Another question pls...

If for example I need integer 1511. I thought that it would need 3 bytes but 2 are needed(serialmonitered it).

Reading addreses 0 and address 1 i get these values
address 0 - 231
address 1 - 5

So my question is, (looking at reply11), 5 is the HIGH byte right?
How is it worked out?
Moving 5 - 101B to shift 8 places - 10100000000 - 1280??
Adding 231 = 1511

Is this right?
tnx

What is 101B, where did it came from?

But if your high byte is 5, then 5 * 256 =1280. That is correct.
1280 + 231 =1511, so that is true as well.

Kari

What is 101B, where did it came from?

5 in binary.

OP: Start thinking in hex.
1511 is 0x05E7, so two bytes only, 0x05 and 0xe7.

AWOL:

What is 101B, where did it came from?

5 in binary.

OP: Start thinking in hex.
1511 is 0x05E7, so two bytes only, 0x05 and 0xe7.

I'm dummy. That "B" confused me, I though IT WAS hex 101B. I don't know how they should be expressed in these posts, I like to say "bin" or "hex" just to be sure, not combining binary and decimals in the same sentence.
:wink:

Cheers,
Kari

EDIT. By the way, what does the "OP:" stand for? OT= off topic, but OP?

Original Poster

AWOL:
Original Poster

Ok, I though it was for me.

This has been very enlighten conversation for me, only thing that bothers me is the short lifeline of the internal eeprom.

If I decide to use external eeprom IC, is there anything that makes life easier or more complicated, comparing to internal eeprom? Is it faster or exactly opposite? Programming issues are more likely the biggest consern, not the speed.

Cheers,
Kari

only thing that bothers me is the short lifeline of the internal eeprom.
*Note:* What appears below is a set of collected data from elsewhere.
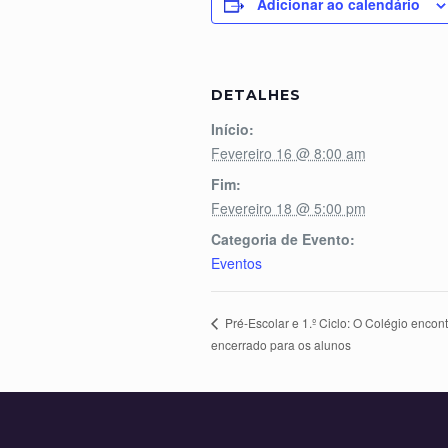
Adicionar ao calendário
DETALHES
Início:
Fevereiro 16 @ 8:00 am
Fim:
Fevereiro 18 @ 5:00 pm
Categoria de Evento:
Eventos
Pré-Escolar e 1.º Ciclo: O Colégio encont
encerrado para os alunos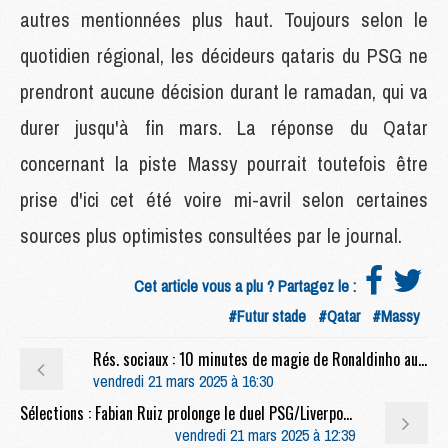
autres mentionnées plus haut. Toujours selon le
quotidien régional, les décideurs qataris du PSG ne
prendront aucune décision durant le ramadan, qui va
durer jusqu'à fin mars. La réponse du Qatar
concernant la piste Massy pourrait toutefois être
prise d'ici cet été voire mi-avril selon certaines
sources plus optimistes consultées par le journal.
Cet article vous a plu ? Partagez le :
#Futur stade
#Qatar
#Massy
Rés. sociaux : 10 minutes de magie de Ronaldinho au PSG en video
vendredi 21 mars 2025 à 16:30
Sélections : Fabian Ruiz prolonge le duel PSG/Liverpool avec l'Espagne
vendredi 21 mars 2025 à 12:39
I thought the retention time was of the order of a century - do you plan on leaving your Arduino to your grandchildren?

AWOL:

only thing that bothers me is the short lifeline of the internal eeprom.

I thought the retention time was of the order of a century - do you plan on leaving your Arduino to your grandchildren?
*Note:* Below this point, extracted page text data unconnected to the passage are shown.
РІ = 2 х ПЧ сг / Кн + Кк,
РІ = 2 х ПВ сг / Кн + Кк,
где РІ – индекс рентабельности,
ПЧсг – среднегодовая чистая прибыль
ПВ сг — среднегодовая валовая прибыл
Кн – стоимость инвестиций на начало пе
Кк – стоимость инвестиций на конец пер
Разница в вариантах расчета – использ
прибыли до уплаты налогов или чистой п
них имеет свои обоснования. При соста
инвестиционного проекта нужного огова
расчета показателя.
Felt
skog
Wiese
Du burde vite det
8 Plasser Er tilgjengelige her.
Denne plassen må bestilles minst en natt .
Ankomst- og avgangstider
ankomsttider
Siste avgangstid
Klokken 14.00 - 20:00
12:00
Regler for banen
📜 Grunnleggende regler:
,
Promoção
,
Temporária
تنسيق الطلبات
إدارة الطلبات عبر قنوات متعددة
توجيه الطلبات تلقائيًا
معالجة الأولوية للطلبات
Heh, no. But isn't there a limited rewrites with the eeprom? I would like to use to store online information for measurements and stats for later reading. Eeprom is quite small, but certai information need to sotred somewhere if communication with outworld is not available all the time. If device (autonomus idioticus) restarts, it need to have location and few extra data available, until it is linked to main system again.

How many times I can actually rewrite that little memory bank? I was in that belief that is limited, depending of the MCU, from hunderthousand to million times?

Cheers,
Kari

How many times I can actually rewrite that little memory bank?

How many licks does it take to get to the center of a Tootsie Pop? No one knows.

Atmel guarantees 100,000 erase-writes. In order to make that guarantee, the average part has to be able to reach a far higher number before a failure occurs.